### Given passage

So to understand our vision for React, it helps to look at some code. Here I'm showing a simplified version of an internal component from Meta. This component takes a heading, a list of videos, and a filter. And then it renders the heading and list of videos that match that filter. You can imagine the real component is more complicated. You know, the filters actually state, et cetera. It's a kind of simplified version. So personally, I think there's a lot to like about this code. It's a small, clear, concise component. It uses plain JavaScript values, arrays. We use standard JavaScript syntax, if-else for conditionals, a for loop for iteration. We don't need to learn something new, this is just the JavaScript that we already know. Use the platform.
So in a lot of ways, this is React at its best. We use this UI as a simple function of data. There's really only one potential problem with this code. If we were to ship this as-is, we might see the parts of our app rerender unnecessarily, and that can affect performance, slowing things down. So let's see an example of how that can happen. Imagine that our component rerenders, but only the heading has actually changed. When the component renders, it passes that new heading down to the heading component, which updates as we'd expect.
2. Optimizing Performance with Memoization
By default, when a component rerenders, the entire component reruns, creating a new filtered videos list. To address this, we can use usememo and react.memo to optimize performance. By applying usememo and react.memo consistently, we can achieve good performance with React. However, memoization can make the code less clear and lead to debates about its usage. The need for memoization depends on the context of the application.
But that's not all that happens by default. When our component rerenders, the entire component reruns. This entire function reruns. That means we create a new filtered videos list, and then we pass that to video list, which then also rerenders all the way down the tree. And this will happen all the way down the tree. Even though nothing meaningfully changed about the videos.

### Material shown
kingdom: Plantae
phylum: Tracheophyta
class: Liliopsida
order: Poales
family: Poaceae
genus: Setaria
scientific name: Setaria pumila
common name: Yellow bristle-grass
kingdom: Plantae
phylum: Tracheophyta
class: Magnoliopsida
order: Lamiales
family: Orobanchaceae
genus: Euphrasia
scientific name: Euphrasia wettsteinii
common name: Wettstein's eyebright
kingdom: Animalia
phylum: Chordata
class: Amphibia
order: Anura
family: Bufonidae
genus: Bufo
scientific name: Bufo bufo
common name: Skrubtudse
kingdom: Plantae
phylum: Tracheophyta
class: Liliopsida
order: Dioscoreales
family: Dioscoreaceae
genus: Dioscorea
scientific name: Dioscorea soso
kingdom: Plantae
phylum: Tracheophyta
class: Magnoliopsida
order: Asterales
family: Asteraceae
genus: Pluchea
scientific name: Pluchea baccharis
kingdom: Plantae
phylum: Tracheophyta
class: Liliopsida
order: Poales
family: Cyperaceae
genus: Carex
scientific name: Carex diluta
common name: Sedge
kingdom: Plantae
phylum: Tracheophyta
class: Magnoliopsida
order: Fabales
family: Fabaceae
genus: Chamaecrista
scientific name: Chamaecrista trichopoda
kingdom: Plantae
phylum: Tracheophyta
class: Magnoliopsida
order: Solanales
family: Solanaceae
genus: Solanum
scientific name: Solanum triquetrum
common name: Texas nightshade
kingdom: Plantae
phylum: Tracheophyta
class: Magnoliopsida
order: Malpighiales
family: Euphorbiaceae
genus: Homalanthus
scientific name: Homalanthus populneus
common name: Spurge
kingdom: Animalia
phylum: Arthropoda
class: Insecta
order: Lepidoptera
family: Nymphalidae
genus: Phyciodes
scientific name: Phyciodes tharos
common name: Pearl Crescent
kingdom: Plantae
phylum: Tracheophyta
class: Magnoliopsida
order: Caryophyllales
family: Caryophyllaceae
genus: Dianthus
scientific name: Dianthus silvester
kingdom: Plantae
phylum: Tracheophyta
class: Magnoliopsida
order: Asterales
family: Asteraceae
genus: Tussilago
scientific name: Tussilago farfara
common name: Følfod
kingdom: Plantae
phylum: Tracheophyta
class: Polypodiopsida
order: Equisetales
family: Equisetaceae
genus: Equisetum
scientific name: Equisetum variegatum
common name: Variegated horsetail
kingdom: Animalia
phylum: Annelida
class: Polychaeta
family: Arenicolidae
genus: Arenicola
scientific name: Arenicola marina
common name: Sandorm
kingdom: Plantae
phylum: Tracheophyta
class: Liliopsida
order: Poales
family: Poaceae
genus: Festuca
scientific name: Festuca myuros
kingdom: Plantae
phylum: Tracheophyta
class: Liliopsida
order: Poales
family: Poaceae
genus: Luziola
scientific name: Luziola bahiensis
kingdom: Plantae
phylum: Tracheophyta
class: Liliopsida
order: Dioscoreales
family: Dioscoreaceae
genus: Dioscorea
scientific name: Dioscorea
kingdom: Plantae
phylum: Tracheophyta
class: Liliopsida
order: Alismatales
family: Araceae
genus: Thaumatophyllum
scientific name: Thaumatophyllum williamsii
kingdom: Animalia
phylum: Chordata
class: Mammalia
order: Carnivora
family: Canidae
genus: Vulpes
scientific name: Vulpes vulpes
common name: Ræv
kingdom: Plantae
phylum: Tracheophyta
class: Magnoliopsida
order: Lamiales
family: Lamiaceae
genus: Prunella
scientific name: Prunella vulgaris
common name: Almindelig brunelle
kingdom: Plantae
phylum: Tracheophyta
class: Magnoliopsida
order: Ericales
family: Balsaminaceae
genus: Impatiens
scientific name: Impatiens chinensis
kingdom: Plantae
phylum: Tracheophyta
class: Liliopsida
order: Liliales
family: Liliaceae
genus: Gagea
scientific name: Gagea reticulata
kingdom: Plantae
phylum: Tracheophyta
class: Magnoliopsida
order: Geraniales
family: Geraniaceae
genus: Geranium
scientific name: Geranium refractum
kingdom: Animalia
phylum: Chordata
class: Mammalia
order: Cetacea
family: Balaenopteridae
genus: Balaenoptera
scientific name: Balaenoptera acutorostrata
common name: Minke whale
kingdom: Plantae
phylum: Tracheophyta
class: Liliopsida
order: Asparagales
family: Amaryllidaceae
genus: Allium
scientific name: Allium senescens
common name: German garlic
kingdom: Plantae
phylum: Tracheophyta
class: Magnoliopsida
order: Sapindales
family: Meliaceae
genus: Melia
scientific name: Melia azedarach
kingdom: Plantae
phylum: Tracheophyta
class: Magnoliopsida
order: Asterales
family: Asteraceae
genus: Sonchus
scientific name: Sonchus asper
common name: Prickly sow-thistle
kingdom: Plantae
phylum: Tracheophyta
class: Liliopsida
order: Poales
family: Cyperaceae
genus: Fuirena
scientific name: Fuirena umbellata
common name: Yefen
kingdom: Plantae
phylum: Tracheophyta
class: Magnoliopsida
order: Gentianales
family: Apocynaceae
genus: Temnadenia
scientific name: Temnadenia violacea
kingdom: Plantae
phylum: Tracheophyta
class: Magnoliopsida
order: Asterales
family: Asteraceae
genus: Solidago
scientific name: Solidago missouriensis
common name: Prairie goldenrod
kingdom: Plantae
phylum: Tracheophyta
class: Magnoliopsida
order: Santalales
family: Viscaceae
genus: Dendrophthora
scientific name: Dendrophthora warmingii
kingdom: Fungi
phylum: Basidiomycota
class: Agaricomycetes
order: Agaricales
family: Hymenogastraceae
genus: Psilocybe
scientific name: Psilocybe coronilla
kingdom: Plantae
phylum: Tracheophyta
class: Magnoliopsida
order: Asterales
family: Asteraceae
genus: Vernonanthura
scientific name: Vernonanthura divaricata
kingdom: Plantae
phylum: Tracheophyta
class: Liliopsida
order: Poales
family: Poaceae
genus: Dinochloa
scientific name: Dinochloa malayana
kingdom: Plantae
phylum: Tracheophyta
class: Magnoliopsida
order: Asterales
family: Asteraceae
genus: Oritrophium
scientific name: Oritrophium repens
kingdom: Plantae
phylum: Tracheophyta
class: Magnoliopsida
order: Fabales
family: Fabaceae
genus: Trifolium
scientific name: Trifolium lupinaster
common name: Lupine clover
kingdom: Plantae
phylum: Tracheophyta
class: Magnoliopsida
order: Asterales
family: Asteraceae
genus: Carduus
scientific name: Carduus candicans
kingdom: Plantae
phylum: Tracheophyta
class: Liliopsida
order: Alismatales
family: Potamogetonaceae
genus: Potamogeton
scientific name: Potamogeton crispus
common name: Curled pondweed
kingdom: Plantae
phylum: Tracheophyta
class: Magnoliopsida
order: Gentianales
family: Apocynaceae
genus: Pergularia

### List of tasks
- 1) List the three inputs that the simplified Meta component in the React talk takes.
- 2) Continue the React talk after its last sentence.
The material comes from a different source than the text.

### Response list
- 1) A heading, a list of videos, and a filter.

- 2)
To address this, we can use two React APIs, usememo and react.memo. So here, I've applied usememo to the logic for filtering the videos. The array at the bottom here tells React to only recompute filtered videos if the videos or filter values have actually changed. So now if only the heading changes, we don't recompute the list of filtered videos. Great. But that's not quite enough. Because even though we're passing the same filtered videos down to the video list component, by default, React will still re-render a component, even if its props haven't changed. To opt out of that, we wrap the component with react.memo. So now we get the expected performance with these two changes. Now when heading changes, we won't have to update the video list component. Great.
But if you judiciously apply React use memo, use call back, which is kind of the call back version of use memo, and then react.memo, if you use them consistently throughout your codebase, you can achieve really good performance with React. And a lot of other presenters have talked about that earlier. We found that generally when applications do have a performance problem, it's because of this kind of missing memoization and it can be fixed by just adding this back.
Memoization has made our original code a lot less concise and clear. We're no longer simply describing what the UI should be showing. We're having to tell React how to process our code. That's kind of losing some of the original idea of React, right? Declarative rendering. But now we're having to go into the how. And then our code reviews become about whether we've memoized correctly, whether we've memoized too little, too much. We get blog posts saying you shouldn't memoize at all, you don't need memoization. And the thing is both of them are kind of right, because it all depends on the context. This code, the original code here might be fine in a lot of apps. But for other apps they might run into a performance problem.